Friday, July 20, 2012
Two weeks ago I blogged about criticisms that were being raised about the financial consequences of the Affordable Care Act. I referenced in particular an article by John Klatch of the organization, Americans for Tax Reform. In response to that posting I heard from Professor Fran Miller, one of the smartest people I know, who is currently a visiting Professor of Law University of Hawaii at Manoa, & Professor of Law Emerita Boston University School of Law. Professor Miller referred me to an article in Forbes which showed ACA as having far less an effect on capital gains taxes than Klatch suggested. This got me curious both about the specific claims made about ACA’s effect on the capital gains tax and, more generally, the continued back and forth about what bad things lay ahead now that ACA was the law of the land.
First, whether or not ACA can in any sense be described as increasing the Capital Gains tax rates depends on your definition of cause and effect. Whether ACA was upheld or not, the current Capital Gains tax rates, which temporarily lowered rates, are set to expire in 2013. If Congress takes no further action, rates will go up.
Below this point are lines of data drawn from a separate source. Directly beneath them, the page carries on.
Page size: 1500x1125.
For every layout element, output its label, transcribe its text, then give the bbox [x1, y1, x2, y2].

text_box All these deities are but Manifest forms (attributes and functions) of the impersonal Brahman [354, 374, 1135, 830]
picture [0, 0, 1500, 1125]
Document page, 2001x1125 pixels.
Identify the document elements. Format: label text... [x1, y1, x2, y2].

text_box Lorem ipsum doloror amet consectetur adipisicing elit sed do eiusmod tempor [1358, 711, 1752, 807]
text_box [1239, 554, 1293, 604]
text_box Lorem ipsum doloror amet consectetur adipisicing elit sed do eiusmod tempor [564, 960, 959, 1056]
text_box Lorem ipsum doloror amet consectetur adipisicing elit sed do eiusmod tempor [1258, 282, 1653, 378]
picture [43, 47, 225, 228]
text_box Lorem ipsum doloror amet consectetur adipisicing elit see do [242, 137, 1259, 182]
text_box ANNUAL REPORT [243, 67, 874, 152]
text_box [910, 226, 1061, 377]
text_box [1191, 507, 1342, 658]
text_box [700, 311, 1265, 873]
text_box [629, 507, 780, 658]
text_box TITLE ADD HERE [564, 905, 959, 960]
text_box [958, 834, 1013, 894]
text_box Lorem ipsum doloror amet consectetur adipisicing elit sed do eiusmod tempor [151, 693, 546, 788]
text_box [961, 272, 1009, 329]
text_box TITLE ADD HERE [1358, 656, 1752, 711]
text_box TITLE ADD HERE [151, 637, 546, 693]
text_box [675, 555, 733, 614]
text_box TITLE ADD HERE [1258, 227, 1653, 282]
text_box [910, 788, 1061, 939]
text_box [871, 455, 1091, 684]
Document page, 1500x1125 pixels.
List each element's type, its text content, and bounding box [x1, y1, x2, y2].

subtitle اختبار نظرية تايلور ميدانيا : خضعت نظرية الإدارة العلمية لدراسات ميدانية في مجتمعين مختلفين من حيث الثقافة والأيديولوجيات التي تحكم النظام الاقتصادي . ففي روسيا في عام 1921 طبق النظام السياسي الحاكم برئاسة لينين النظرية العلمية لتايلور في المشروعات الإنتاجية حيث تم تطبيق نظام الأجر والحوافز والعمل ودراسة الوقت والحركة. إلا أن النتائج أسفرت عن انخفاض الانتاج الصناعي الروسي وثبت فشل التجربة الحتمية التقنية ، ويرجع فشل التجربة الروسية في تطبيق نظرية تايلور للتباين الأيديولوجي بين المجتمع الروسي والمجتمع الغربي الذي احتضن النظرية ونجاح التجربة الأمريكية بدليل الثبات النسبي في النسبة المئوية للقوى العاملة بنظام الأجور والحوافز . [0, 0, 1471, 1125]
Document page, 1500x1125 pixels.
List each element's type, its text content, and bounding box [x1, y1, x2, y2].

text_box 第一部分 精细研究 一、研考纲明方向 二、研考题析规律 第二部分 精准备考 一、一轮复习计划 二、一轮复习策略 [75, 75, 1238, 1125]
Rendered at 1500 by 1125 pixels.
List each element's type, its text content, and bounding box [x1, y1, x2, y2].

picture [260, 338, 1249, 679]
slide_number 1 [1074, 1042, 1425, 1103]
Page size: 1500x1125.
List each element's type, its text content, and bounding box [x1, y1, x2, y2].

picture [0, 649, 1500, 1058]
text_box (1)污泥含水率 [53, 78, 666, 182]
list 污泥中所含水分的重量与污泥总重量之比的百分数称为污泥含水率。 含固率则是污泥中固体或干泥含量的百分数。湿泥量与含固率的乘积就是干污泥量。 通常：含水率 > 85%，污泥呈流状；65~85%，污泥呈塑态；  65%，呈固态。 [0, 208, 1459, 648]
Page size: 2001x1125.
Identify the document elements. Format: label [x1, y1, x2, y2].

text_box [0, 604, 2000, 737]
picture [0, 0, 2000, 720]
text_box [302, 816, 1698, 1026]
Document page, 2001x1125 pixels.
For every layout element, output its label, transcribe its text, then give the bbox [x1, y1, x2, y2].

But second, it seems that ACA has become something of a blank slate onto which Americans are still imposing their own hopes, fears and concerns. Rather than fade away, interest has intensified with the new topic being debate over what is likely to happen as the Act is implemented. Picking up on nature of speculation, the public editor of the New York Times, Bill Keller, felt compelled to write a this article “debunking” myths about ACA, discussed here by the National Catholic Reporter, which itself was debunked in the fast response by Foreign Policy Journal.
A related stream of commentary comes from those asserting that there will still be flaws in our health care system even when ACA is fully implemented. See here.
What to make of this? The public seems to be caught in the middle with Fox News reporting divisions along party lines among Democrats who want to move on and focus on the future of health care in the United States and Republicans who are still committed to at least partial repeal. The Fox results are similar to those found by the Kaiser Family Foundation shortly after the decision.